(Saved entries)
· · · · · · ·

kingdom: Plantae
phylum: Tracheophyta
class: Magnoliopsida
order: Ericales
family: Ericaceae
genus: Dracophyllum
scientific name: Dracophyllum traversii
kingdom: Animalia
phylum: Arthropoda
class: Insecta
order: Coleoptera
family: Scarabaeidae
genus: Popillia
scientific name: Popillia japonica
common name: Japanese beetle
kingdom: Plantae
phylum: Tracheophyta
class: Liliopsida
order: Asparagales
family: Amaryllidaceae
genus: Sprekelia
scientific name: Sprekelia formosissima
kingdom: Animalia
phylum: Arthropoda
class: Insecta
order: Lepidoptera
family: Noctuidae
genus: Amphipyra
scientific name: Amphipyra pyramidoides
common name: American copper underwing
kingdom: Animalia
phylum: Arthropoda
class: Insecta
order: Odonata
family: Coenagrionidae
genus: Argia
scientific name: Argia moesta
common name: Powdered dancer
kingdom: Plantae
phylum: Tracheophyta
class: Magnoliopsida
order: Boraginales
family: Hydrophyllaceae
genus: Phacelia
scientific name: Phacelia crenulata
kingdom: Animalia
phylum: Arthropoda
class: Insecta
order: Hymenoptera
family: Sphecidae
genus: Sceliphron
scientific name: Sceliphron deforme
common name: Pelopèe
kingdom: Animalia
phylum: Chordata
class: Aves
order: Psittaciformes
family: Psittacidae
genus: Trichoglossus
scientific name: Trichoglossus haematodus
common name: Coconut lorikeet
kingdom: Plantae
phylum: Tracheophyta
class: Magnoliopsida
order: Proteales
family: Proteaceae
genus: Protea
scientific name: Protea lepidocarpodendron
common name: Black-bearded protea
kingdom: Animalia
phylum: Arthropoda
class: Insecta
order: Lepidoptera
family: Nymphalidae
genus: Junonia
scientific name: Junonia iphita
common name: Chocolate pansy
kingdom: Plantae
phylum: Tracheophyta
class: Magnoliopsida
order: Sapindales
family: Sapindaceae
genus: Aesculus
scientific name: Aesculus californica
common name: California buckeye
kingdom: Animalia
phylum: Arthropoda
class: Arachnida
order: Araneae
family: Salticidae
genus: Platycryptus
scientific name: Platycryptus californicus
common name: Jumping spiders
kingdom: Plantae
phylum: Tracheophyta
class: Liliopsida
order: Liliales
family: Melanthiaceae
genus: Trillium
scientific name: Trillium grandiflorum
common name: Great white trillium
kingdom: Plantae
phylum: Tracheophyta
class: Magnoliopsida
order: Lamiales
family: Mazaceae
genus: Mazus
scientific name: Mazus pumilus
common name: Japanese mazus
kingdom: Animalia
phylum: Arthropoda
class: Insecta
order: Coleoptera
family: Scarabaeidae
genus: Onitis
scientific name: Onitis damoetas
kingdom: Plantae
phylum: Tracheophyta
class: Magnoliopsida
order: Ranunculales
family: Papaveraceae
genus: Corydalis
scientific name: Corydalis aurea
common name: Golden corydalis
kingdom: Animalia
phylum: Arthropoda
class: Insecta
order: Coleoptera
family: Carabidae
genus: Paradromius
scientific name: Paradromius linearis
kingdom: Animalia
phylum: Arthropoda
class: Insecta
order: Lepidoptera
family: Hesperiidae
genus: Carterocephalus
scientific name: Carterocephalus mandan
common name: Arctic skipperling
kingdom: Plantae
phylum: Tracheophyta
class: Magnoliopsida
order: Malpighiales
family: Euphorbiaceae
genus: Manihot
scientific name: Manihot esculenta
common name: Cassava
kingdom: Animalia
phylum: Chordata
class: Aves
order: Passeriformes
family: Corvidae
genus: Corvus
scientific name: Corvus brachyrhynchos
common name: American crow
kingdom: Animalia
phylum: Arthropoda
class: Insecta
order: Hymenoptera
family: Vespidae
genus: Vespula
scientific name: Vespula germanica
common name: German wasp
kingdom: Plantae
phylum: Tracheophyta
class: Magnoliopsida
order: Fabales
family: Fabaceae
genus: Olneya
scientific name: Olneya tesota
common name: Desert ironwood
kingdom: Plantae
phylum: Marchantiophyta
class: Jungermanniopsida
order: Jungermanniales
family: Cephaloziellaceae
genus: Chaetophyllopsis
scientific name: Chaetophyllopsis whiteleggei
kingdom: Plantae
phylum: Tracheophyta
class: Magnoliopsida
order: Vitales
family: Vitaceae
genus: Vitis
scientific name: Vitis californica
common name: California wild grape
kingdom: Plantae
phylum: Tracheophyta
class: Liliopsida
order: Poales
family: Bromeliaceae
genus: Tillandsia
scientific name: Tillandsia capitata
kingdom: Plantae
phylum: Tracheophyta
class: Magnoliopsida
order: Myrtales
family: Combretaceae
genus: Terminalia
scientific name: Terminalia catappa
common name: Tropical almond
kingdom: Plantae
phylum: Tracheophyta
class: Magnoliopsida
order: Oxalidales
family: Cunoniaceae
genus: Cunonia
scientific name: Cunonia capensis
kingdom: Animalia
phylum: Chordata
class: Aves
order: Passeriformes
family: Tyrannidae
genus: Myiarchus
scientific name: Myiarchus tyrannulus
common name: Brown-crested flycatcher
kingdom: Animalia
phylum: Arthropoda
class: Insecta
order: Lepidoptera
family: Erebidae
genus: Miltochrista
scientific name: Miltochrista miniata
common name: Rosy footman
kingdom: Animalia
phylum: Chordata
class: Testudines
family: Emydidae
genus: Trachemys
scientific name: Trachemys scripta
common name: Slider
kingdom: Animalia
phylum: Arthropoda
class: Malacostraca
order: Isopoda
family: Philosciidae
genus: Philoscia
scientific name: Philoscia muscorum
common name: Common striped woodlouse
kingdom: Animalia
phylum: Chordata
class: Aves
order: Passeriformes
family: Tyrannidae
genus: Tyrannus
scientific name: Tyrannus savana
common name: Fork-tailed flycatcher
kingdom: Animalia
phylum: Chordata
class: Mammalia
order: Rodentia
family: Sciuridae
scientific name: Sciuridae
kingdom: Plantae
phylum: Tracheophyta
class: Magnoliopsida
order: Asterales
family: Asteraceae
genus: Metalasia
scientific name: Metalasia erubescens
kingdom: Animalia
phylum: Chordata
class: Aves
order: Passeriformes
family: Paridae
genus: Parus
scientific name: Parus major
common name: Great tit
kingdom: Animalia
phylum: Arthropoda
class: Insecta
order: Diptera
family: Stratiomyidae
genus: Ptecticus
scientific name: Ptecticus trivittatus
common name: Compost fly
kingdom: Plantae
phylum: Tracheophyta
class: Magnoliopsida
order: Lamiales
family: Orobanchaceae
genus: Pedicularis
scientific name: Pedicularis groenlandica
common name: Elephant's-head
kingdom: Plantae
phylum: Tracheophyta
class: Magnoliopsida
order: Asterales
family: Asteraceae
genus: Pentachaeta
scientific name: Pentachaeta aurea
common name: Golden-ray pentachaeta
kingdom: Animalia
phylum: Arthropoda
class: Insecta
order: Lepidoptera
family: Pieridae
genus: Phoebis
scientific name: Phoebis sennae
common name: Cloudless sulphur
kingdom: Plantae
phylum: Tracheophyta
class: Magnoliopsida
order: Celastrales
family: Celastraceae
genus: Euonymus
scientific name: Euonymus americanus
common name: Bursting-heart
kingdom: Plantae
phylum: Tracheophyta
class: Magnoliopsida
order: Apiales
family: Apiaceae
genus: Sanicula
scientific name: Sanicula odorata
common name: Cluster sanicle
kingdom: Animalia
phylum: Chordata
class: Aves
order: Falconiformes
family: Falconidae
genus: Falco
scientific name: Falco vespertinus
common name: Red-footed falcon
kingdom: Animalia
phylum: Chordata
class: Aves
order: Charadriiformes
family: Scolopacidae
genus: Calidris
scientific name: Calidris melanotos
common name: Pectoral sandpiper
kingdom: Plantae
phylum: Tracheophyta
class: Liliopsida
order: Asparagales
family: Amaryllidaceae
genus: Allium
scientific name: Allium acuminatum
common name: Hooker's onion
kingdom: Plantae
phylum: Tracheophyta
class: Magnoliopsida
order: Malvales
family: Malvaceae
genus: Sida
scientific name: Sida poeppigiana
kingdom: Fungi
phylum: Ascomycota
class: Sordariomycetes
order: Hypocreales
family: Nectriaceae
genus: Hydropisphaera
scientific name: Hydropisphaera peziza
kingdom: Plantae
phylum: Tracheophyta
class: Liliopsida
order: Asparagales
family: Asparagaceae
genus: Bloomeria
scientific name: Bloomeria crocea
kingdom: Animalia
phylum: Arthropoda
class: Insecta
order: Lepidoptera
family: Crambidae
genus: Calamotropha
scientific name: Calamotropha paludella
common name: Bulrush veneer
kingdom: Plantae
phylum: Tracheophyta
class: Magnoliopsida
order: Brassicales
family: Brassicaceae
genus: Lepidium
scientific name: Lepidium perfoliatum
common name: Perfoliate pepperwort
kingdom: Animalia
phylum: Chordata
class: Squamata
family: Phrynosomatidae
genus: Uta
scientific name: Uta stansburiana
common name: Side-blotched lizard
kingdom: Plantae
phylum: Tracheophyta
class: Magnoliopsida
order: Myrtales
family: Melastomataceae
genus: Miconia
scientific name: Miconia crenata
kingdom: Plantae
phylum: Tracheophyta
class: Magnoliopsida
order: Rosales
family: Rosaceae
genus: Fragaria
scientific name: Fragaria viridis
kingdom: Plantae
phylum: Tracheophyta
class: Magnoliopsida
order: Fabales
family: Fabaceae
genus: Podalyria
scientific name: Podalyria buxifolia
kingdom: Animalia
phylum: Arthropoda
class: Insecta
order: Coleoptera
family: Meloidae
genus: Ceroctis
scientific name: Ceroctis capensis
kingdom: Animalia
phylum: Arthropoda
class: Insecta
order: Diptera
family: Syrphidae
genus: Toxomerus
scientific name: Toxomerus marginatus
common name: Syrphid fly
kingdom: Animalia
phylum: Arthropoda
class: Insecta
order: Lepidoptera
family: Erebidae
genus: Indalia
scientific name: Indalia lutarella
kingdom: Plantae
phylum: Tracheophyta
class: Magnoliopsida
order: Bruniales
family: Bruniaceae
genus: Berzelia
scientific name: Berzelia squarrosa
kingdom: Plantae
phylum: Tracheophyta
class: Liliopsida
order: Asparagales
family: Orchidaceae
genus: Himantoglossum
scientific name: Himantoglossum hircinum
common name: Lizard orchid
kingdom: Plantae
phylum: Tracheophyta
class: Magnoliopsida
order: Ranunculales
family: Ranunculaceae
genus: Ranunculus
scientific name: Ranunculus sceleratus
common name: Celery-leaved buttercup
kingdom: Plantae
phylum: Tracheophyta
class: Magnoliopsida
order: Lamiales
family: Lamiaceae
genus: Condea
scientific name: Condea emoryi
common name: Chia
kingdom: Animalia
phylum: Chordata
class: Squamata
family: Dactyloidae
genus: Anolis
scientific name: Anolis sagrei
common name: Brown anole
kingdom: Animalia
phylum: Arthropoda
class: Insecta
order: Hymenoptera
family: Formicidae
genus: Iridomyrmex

· · · · · · ·

> **Your instructions**
Reproduce word for word every line starting at the beginning of the records and ending at the line that contains "scientific name: Amphipyra pyramidoides", with that line included.

> **Output of the task**
kingdom: Plantae
phylum: Tracheophyta
class: Magnoliopsida
order: Ericales
family: Ericaceae
genus: Dracophyllum
scientific name: Dracophyllum traversii
kingdom: Animalia
phylum: Arthropoda
class: Insecta
order: Coleoptera
family: Scarabaeidae
genus: Popillia
scientific name: Popillia japonica
common name: Japanese beetle
kingdom: Plantae
phylum: Tracheophyta
class: Liliopsida
order: Asparagales
family: Amaryllidaceae
genus: Sprekelia
scientific name: Sprekelia formosissima
kingdom: Animalia
phylum: Arthropoda
class: Insecta
order: Lepidoptera
family: Noctuidae
genus: Amphipyra
scientific name: Amphipyra pyramidoides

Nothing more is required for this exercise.